Joining the company in 2006 as a merchandiser, Mohammad Nadim Haider Rouf rose up to the ranks quickly by contributing significantly in increasing the company’s (Bangladesh arm) turnover, which according to him is set to touch US $ 65 million soon. Today, Haider owns 50 per cent stake in Market Fit Dhaka and is its Managing Director.
“In 2010, Market Fit was sourcing everything basic. One of the measures I undertook was to introduce an in-house lab to help us do our own fabric testing, followed by introducing garment technician/pattern maker. Our sample selection has gone from strength to strength; from approval rate of 2 out of 20, it has improved to 10 out of 20 now. Moreover, we don’t source from a factory unless it is fully compliant one. We have our own code of conduct and send samples to the buyers at our own cost,” elucidates Haider, while mentioning that he sends his team every day to supervise whether factories are working according to the company’s directives or not.
Based out of Hong Kong, Market Fit Group is one of the pioneers of global apparel sourcing which began its operations as a family-owned business in 1974 and has steadily expanded across the world. It has marketing offices in the UK, France and Spain, besides sourcing entities in India, Pakistan, Vietnam, Shanghai, Cambodia, Istanbul and Bangladesh (Market Fit Dhaka).
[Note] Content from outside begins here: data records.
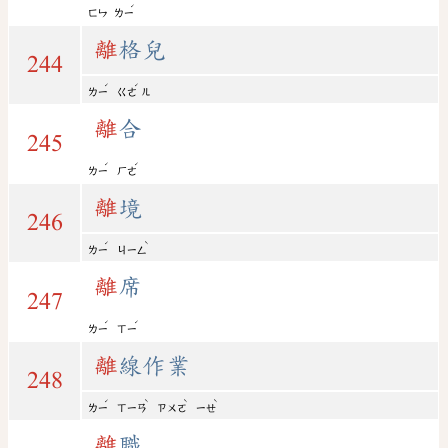
ˊ
ㄈㄣ
ㄌㄧ
離
格兒
244
ˊ
ˊ
ㄌㄧ
ㄍㄜ
ㄦ
離
合
245
ˊ
ˊ
ㄌㄧ
ㄏㄜ
離
境
246
ˊ
ˋ
ㄌㄧ
ㄐㄧㄥ
離
席
247
ˊ
ˊ
ㄌㄧ
ㄒㄧ
離
線作業
248
ˊ
ˋ
ˋ
ˋ
ㄌㄧ
ㄒㄧㄢ
ㄗㄨㄛ
ㄧㄝ
離
職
Despite the group’s principal domain being leather earlier, over the years it has shifted focus on apparels, dealing in diverse categories – womenswear, menswear, kidswear, sportswear, maternitywear, uniforms, etc. Catering to European markets alone, FOBs of Market Fit’s offerings are: for woven US $ 5-5.50, Tee shirts US $ 2, polos US $ 3-3.50, and for sweaters US $ 5-5.50.
“Bangladesh industry is still in the middle of development. We have a long way to go. Everything has a lifecycle and we still have 15-20 years to reach the pinnacle of that cycle,” reckons Haider, whose target now is to increase the turnover to US $ 100 million per year by the end of 2018. Haider, who is somewhat unsatisfied with the product design and development scenario in the Bangladesh apparel industry, has no immediate plans to explore new markets except for UK.
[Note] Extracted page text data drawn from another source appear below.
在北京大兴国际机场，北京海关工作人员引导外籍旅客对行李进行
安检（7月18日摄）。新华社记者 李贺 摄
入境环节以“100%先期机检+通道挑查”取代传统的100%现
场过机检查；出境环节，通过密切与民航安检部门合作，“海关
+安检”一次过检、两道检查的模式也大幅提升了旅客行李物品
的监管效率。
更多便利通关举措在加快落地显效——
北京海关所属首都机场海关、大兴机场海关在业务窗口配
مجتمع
Underlining the challenges faced, Haider expressed concern over rising labour wages, lack of expertise in design and development and scarce availability of fabrics locally. “In fact, 70 per cent of the fabrics are still coming in from countries like China, Pakistan and India,” stated Haider, who attributed his success to hard work, honesty, respect and accountability, and dedicated the same to his mother.